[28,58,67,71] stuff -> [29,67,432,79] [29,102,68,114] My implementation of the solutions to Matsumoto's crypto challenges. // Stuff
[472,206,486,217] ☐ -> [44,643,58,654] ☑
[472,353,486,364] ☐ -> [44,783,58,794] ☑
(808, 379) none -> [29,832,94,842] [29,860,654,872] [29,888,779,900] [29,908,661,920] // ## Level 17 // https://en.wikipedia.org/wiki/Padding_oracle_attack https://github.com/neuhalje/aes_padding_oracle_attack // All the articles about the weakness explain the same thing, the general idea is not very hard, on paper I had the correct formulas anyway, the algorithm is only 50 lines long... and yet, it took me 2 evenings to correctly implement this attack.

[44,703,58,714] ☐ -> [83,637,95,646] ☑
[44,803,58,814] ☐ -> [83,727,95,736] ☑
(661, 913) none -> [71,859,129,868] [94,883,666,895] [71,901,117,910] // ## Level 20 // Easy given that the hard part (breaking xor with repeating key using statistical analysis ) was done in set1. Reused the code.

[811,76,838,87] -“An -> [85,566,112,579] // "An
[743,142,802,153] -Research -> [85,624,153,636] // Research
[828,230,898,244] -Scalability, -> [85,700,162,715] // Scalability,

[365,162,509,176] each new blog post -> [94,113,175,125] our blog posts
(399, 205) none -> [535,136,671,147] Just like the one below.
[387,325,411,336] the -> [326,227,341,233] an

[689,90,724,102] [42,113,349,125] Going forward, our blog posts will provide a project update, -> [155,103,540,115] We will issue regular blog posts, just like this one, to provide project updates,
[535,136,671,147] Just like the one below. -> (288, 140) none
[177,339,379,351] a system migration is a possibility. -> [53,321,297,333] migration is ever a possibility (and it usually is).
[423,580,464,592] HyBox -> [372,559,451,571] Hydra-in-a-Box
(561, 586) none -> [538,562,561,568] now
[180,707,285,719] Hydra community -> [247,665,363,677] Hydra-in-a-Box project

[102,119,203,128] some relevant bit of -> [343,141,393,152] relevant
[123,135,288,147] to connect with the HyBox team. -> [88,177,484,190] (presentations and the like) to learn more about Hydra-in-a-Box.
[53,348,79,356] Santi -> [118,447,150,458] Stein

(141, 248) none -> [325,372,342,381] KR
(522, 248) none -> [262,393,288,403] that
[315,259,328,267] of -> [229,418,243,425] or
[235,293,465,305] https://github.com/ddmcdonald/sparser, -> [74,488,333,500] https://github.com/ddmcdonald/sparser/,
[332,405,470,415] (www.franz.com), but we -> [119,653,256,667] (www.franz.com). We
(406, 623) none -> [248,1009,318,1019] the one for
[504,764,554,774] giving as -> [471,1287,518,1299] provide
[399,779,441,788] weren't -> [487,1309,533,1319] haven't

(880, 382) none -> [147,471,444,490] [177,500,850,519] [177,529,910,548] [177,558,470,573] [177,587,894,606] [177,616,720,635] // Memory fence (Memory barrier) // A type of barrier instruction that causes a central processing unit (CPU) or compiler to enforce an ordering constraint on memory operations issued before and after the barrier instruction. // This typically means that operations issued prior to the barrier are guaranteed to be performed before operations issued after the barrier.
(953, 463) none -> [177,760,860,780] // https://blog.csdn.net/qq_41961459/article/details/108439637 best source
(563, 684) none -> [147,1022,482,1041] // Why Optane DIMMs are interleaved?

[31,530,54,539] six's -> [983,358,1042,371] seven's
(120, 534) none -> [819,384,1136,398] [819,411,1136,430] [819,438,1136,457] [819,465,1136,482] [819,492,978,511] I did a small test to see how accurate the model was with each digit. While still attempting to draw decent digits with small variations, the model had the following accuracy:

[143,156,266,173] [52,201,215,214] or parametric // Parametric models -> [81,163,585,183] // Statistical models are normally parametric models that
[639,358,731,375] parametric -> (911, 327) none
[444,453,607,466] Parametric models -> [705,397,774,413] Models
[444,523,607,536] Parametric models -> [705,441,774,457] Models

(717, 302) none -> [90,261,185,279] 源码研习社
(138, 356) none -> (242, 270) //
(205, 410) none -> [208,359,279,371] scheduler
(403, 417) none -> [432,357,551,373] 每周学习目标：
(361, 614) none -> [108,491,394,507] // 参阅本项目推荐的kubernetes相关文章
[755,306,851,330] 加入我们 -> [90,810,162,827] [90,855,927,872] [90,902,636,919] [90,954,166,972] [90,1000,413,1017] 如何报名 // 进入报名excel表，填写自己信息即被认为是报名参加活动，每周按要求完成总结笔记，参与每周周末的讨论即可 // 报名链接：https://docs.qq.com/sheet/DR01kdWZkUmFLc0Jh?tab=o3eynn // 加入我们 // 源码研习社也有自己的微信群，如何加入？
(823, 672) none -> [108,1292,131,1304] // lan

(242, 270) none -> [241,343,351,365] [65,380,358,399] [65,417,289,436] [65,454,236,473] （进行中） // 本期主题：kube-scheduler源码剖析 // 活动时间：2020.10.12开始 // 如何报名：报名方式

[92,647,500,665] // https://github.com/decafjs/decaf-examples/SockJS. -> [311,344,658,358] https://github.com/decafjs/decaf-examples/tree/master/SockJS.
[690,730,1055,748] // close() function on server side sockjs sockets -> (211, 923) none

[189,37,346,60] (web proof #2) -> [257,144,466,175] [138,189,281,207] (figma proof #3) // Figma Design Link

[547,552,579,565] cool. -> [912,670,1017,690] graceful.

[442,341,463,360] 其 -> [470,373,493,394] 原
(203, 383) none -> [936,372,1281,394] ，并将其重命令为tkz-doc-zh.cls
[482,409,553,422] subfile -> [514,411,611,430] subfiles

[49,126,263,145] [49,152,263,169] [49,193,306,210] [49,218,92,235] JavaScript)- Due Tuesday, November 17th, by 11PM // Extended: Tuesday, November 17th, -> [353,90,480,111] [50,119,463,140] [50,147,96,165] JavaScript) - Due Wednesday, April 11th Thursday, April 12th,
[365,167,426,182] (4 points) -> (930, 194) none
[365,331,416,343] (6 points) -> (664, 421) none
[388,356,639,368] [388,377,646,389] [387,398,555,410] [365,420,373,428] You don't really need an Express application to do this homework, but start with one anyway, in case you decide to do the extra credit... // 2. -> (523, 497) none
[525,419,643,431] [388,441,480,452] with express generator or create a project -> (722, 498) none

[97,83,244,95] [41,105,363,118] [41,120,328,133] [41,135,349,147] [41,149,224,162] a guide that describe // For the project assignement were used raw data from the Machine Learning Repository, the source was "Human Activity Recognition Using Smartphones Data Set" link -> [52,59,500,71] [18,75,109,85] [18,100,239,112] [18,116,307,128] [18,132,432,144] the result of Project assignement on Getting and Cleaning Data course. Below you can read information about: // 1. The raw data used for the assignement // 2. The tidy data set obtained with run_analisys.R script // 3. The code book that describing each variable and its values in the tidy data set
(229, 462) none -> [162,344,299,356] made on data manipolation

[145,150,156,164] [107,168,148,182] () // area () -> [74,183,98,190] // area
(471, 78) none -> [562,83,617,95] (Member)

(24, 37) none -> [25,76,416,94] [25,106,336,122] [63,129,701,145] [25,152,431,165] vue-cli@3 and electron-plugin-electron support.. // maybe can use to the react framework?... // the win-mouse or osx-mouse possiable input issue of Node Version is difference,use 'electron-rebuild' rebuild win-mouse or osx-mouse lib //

_What the task asks_: What should be returned is the run of lines from the first line of the material through the line containing "[44,803,58,814] ☐ -> [83,727,95,736] ☑", exact and inclusive, and nothing else.

_Written solution_:
[28,58,67,71] stuff -> [29,67,432,79] [29,102,68,114] My implementation of the solutions to Matsumoto's crypto challenges. // Stuff
[472,206,486,217] ☐ -> [44,643,58,654] ☑
[472,353,486,364] ☐ -> [44,783,58,794] ☑
(808, 379) none -> [29,832,94,842] [29,860,654,872] [29,888,779,900] [29,908,661,920] // ## Level 17 // https://en.wikipedia.org/wiki/Padding_oracle_attack https://github.com/neuhalje/aes_padding_oracle_attack // All the articles about the weakness explain the same thing, the general idea is not very hard, on paper I had the correct formulas anyway, the algorithm is only 50 lines long... and yet, it took me 2 evenings to correctly implement this attack.

[44,703,58,714] ☐ -> [83,637,95,646] ☑
[44,803,58,814] ☐ -> [83,727,95,736] ☑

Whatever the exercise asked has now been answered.